▶ **Task instructions**: Look through the listing below for lines containing "Table". State how many there are, and nothing else.

▶ **Given entries**:
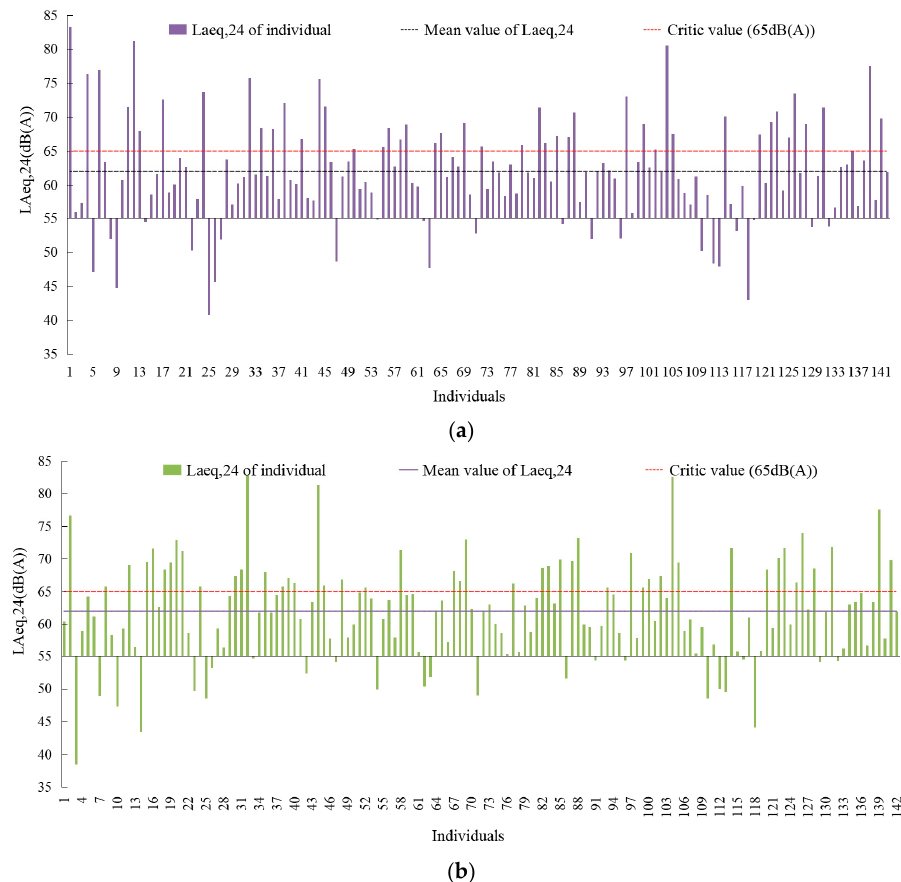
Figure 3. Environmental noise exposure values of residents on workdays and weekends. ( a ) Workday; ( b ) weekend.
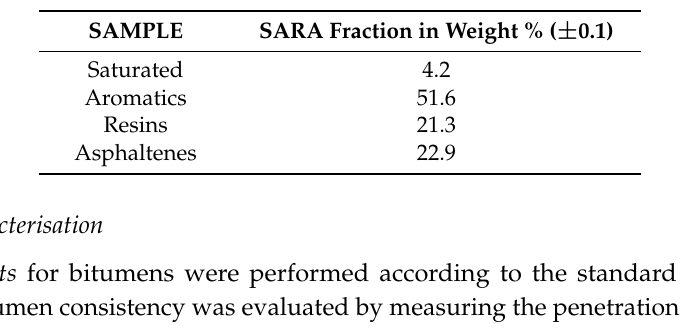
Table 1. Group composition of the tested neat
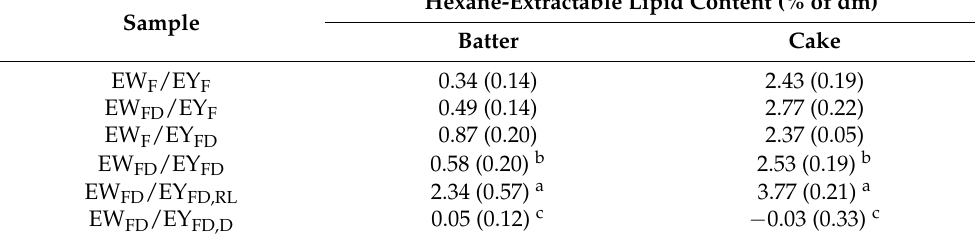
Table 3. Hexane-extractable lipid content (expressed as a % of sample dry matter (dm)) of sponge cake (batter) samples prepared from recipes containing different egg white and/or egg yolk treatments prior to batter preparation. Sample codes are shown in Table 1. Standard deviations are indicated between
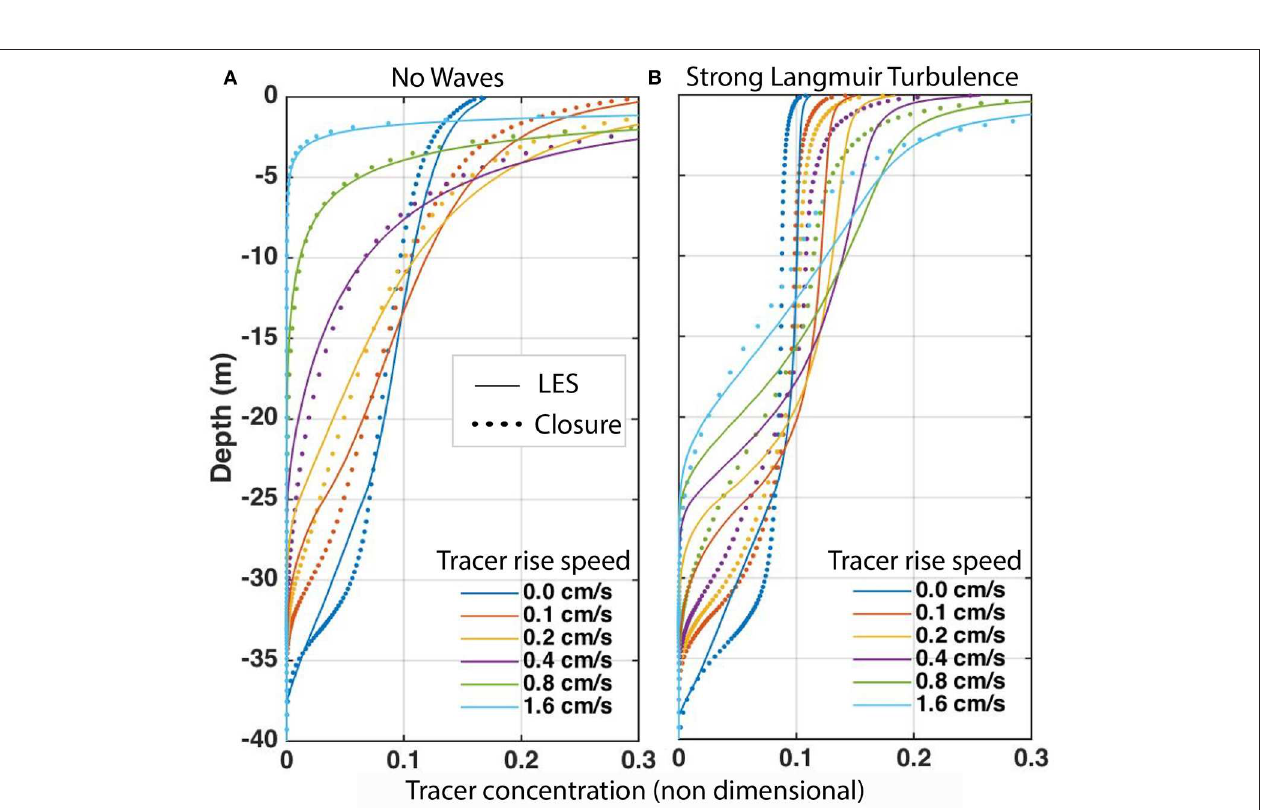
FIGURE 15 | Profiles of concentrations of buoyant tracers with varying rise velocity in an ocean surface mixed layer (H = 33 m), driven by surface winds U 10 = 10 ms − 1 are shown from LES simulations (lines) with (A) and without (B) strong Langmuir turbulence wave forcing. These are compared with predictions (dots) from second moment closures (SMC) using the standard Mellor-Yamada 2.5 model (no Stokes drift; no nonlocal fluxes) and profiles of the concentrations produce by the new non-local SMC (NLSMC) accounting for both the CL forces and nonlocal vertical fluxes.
---
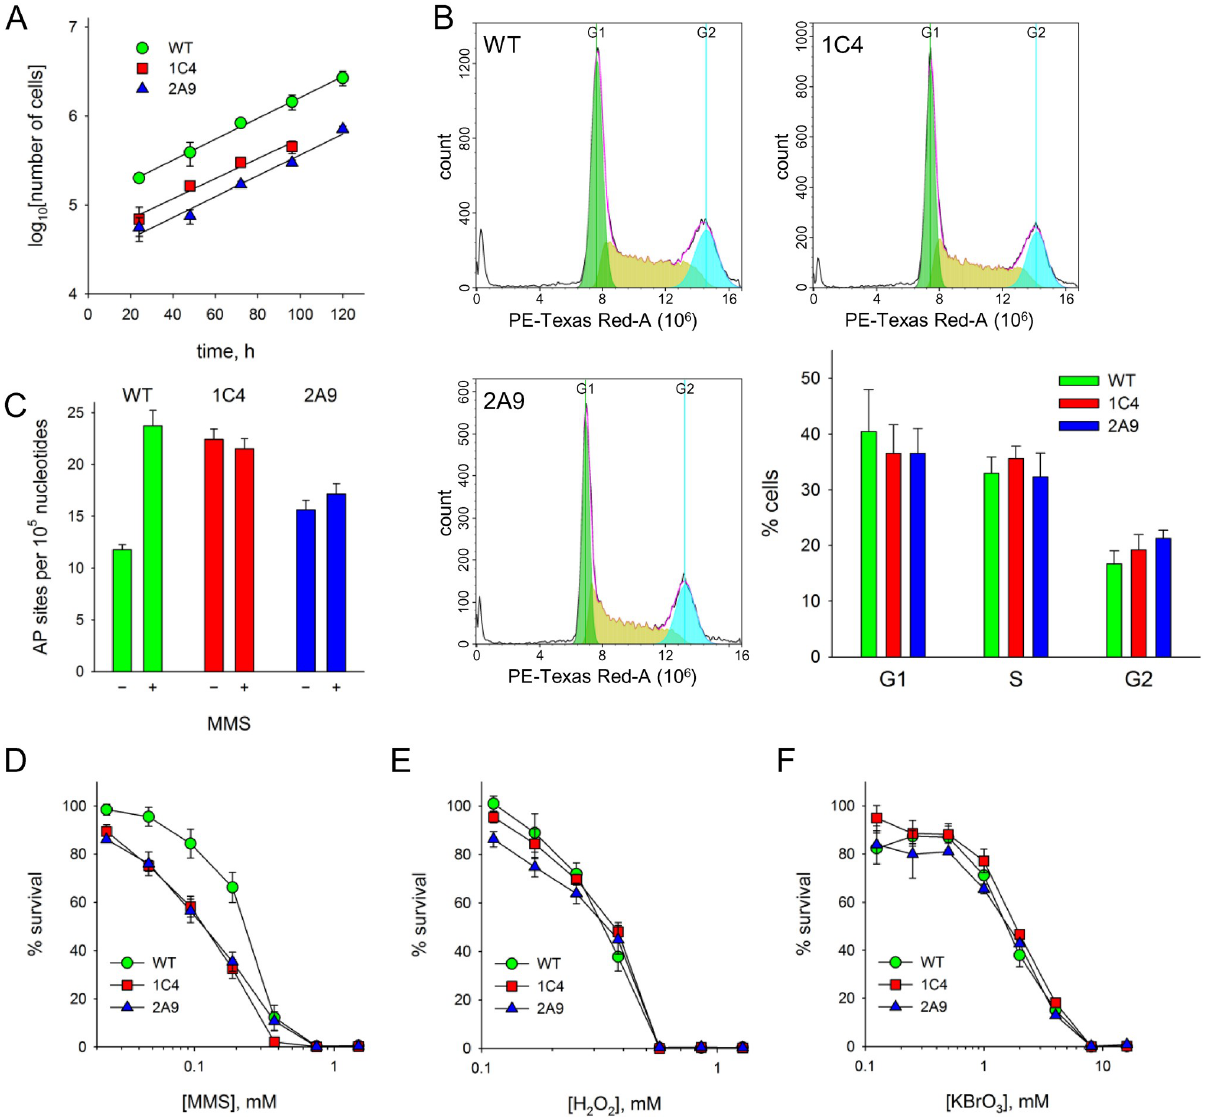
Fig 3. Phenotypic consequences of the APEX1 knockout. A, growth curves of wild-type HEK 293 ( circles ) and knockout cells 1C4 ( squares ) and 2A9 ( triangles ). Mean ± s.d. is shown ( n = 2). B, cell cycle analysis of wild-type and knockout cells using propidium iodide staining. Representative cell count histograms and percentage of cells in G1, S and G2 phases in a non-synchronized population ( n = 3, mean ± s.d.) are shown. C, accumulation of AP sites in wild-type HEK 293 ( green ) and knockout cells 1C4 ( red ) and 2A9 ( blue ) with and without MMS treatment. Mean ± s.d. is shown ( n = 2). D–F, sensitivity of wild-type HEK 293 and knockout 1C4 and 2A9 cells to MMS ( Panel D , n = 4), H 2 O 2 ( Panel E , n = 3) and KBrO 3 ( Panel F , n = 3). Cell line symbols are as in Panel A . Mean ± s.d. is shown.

▶ **Response to the exercise**: 2